### 本文抜粋
···

カイルさんはテキサス州オデッサ生まれ。8歳のとき、父親に初めてライフルを買ってもらい、鹿狩りや雉撃ちをしていたそうです。学校を卒業した後はプロのロデオライダーになりましたが、腕を負傷して離職。1996年に海軍に入隊しようとするも、ケガを理由に断られ、農場で働いていた1999年に今度は海軍から声をかけられて入隊することになりました。
1999年から2009年までの10年にわたって、カイルさんは狙撃手として活躍。本人は何人の敵を撃ったか明らかにしていませんでしたが、国防総省によるとイラク戦争の中で150人以上を殺害、一部報道では255名だったとも報じられています。

···

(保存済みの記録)
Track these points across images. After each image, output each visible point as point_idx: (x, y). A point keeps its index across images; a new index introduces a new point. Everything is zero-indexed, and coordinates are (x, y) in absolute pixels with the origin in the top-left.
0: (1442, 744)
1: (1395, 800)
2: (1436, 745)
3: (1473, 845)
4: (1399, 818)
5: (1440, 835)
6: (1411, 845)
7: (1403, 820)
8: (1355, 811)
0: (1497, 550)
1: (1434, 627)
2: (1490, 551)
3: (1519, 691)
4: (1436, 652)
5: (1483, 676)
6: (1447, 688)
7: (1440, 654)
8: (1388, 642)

···

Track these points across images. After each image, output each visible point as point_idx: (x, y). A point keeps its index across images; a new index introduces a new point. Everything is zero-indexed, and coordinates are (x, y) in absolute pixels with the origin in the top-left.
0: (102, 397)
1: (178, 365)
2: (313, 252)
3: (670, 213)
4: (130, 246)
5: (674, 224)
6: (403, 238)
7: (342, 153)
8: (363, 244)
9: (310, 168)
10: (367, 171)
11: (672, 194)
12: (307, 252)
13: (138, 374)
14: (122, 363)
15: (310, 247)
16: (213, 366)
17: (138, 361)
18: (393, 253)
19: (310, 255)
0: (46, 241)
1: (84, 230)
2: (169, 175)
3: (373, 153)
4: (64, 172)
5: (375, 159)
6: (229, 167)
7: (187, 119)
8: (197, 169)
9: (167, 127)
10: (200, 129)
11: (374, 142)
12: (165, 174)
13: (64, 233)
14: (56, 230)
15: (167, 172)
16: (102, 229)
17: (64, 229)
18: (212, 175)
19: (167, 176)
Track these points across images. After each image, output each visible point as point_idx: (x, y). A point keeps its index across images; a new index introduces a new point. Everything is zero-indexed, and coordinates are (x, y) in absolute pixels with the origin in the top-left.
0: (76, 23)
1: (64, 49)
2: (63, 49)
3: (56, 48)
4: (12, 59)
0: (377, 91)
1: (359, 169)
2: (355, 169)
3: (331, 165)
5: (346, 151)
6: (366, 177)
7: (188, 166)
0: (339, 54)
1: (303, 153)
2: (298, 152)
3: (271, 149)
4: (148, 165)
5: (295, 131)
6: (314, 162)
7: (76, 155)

···

### 課題一覧
- A) カイルさんについての抜粋のうち、「カイルさんはテキサス州オデッ」から「だったとも報じられています。」までを、両端も含めて一字一句そのまま書き写すこと。
- B) カイルさんについての抜粋を二文で要約すること。
これらの記録は抜粋の内容とは無関係である。

### 各課題の解答
- A)
カイルさんはテキサス州オデッサ生まれ。8歳のとき、父親に初めてライフルを買ってもらい、鹿狩りや雉撃ちをしていたそうです。学校を卒業した後はプロのロデオライダーになりましたが、腕を負傷して離職。1996年に海軍に入隊しようとするも、ケガを理由に断られ、農場で働いていた1999年に今度は海軍から声をかけられて入隊することになりました。
1999年から2009年までの10年にわたって、カイルさんは狙撃手として活躍。本人は何人の敵を撃ったか明らかにしていませんでしたが、国防総省によるとイラク戦争の中で150人以上を殺害、一部報道では255名だったとも報じられています。

- B) カイルさんはテキサス州オデッサ生まれで、プロのロデオライダーとして腕を負傷して離職した後、1999年に海軍に入隊した。1999年から2009年まで狙撃手として活躍し、国防総省によるとイラク戦争で150人以上を殺害した。